§ Exercise directions: In the copy, include no images, and repeat each entry precisely as written.

*** Supplied data ***

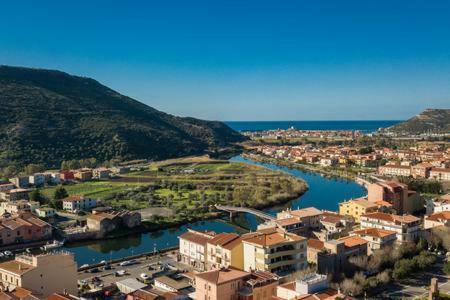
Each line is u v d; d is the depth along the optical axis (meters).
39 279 155.12
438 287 177.50
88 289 173.88
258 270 170.62
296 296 135.75
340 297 134.38
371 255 197.38
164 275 188.50
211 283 147.50
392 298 168.88
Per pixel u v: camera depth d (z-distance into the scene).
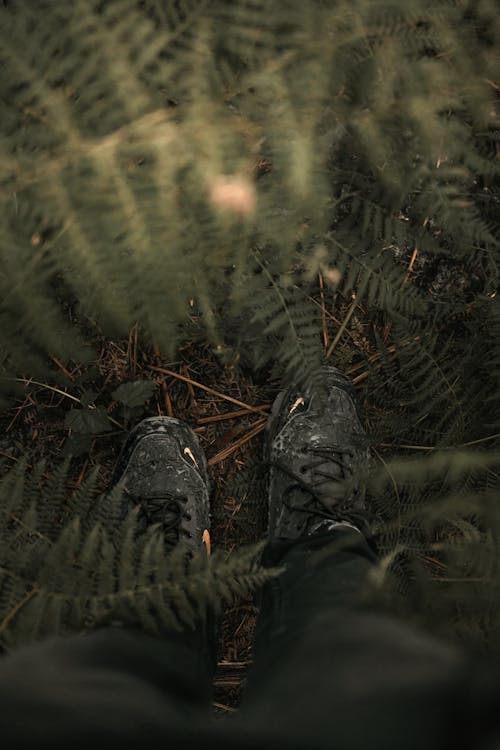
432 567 0.85
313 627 0.61
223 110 0.67
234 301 0.75
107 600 0.65
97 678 0.53
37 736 0.39
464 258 0.93
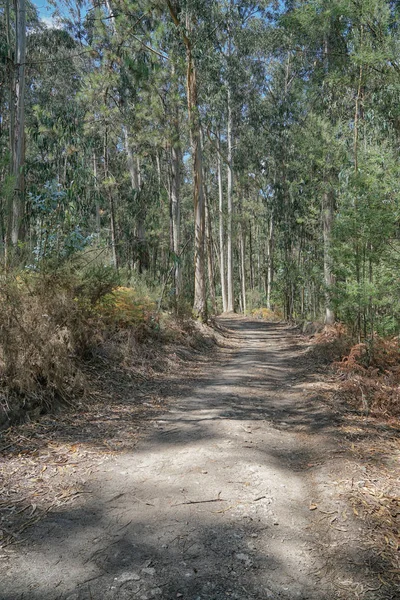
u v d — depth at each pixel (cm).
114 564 241
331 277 1364
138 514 295
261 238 3934
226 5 1866
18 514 290
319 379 748
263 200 3041
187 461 387
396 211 728
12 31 1688
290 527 280
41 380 503
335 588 224
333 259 891
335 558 248
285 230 2356
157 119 1270
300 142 1320
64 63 2116
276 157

*** End of Supplied data ***

§ Task solution:
Each line is u v d; d is the depth along the optical axis (meters).
39 279 155.12
438 287 177.50
88 289 173.88
258 270 170.62
296 296 135.75
340 297 134.38
371 255 197.38
164 275 188.50
211 283 147.50
392 298 168.88
Per pixel u v: camera depth d (z-distance into the scene).
432 567 0.85
313 627 0.61
223 110 0.67
234 301 0.75
107 600 0.65
97 678 0.53
37 736 0.39
464 258 0.93
u v d — depth at each pixel (cm).
114 564 241
331 277 1364
138 514 295
261 238 3934
226 5 1866
18 514 290
319 379 748
263 200 3041
187 461 387
396 211 728
12 31 1688
290 527 280
41 380 503
335 588 224
333 259 891
335 558 248
285 230 2356
157 119 1270
300 142 1320
64 63 2116
276 157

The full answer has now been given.